Dartom Bogoria zagra w Niemczech o grupowe zwycięstwo
- Szczegóły
-
Utworzono: poniedziałek, 09, grudzień 2019 19:38
Wyjazdowym meczem z FC Saarbruecken zakończą tenisiści stołowi Dartomu Bogorii fazę grupową Ligi Mistrzów. Jeśli we wtorek mistrzowie Polski wygrają w Niemczech, wówczas zajmą pierwsze miejsce w grupie C i unikną najgroźniejszych rywali w ćwierćfinale.
W awizowanym składzie mazowieckiej drużyny znaleźli się: Marek Badowski, Grek Panagiotis Gionis i Czech Pavel Sirucek. W tym ustawieniu kilka dni temu na "rozgrzewkę" przed decydującym starciem pokonali we własnej hali po 3:0 GDCS Juncal z Portugalii w LM oraz Olimpię-Unię Grudziądz w LOTTO Superlidze.

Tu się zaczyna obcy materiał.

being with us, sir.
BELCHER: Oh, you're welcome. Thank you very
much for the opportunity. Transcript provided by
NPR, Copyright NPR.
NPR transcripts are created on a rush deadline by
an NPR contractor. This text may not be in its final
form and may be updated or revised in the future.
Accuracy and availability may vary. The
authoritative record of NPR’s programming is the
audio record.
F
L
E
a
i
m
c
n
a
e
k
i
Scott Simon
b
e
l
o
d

Nieporównywalnie trudniejszym rywalem będzie FC Saarbruecken, z którym Dartom Bogoria przegrał u siebie 2:3, mimo że prowadził 2:1. W ostatnim pojedynku Badowski uległ 0:3 Chińczykowi Shang Kunowi, który w poprzednim sezonie występował w Dekorglassie Działdowo. We wcześniejszych grach punkty dla mistrzów Polski wywalczyli Gionis i Sirucek, a po dwa punkty dla niemieckiego klubu sięgnął Patrick Franziska.

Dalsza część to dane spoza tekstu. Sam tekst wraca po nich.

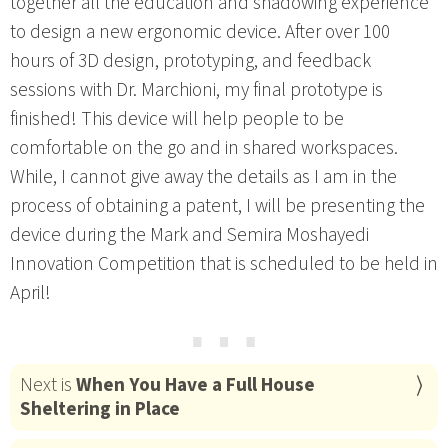
together all the education and shadowing experience
to design a new ergonomic device. After over 100
hours of 3D design, prototyping, and feedback
sessions with Dr. Marchioni, my final prototype is
finished! This device will help people to be
comfortable on the go and in shared workspaces.
While, I cannot give away the details as I am in the
process of obtaining a patent, I will be presenting the
device during the Mark and Semira Moshayedi
Innovation Competition that is scheduled to be held in
April!
⋯
Next is
When You Have a Full House
Sheltering in Place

W rankingu światowym Franziska zajmuje 15. miejsce i jest liderem FC Saarbruecken. W piątek wystąpił w meczu Bundesligi z TTF Liebherr Ochsenhausen (3:2) i w singlu po pięciosetowej potyczce pokonał Simona Gauzy'ego; z kolei Polak zdobył dwa "oczka", wygrał m.in. z Shang Kunem 3:0. W niedzielę z kolei zabrakło niemieckiego pingpongisty w spotkaniu z Borussią Duesseldorf (1:3). Zagrali Shang Kun, Cristian Pletea i Tomas Polansky.

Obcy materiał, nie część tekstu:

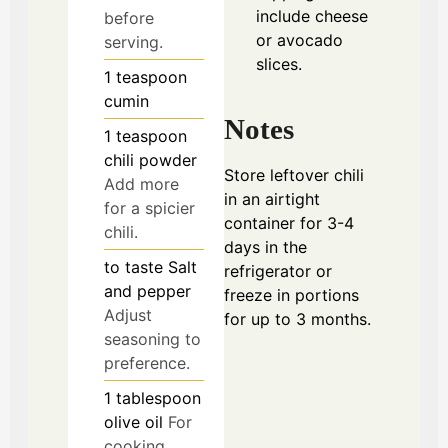
include cheese
before
or avocado
serving.
slices.
1
teaspoon
cumin
Notes
1
teaspoon
chili powder
Store leftover chili
Add more
in an airtight
for a spicier
container for 3-4
chili.
days in the
to taste
Salt
refrigerator or
and pepper
freeze in portions
Adjust
for up to 3 months.
seasoning to
preference.
1
tablespoon
olive oil
For
cooking.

W poprzednim sezonie Dartom Bogoria także rywalizował w fazie grupowej z niemieckim rywalem i dwukrotnie triumfował – 3:0 i 3:2. Jeśli zwycięży we wtorek, triumfuje w gr. C i w losowaniu par ćwierćfinałowych nie trafi na potentatów, jak Fakieł Gazprom Orenburg, UMMC Jekaterynburg i Borussię.
- W Champions League marzymy o upragnionym półfinale, bowiem już kilka razy byliśmy w ósemce - powiedział w niedawnym wywiadzie dla trener mistrzów Polski Tomasz Redzimski.
Coraz częściej na ławce rezerwowych seniorskiego zespołu pojawia się syn szkoleniowca, 13-letni Miłosz Redzimski. W niedzielę w imponującym stylu wygrał Grand Prix Polski juniorów w Ostródzie. Zwyciężył we wszystkich ośmiu meczach, a jego bilans setów wyniósł... 35-0.
W rozgrywkach 2019/2020 Champions League klub z Grodzisk Mazowieckiego po dwa razy po 3:0 pokonał GDCS Juncal i francuski Ping Pong Club Villeneuvois.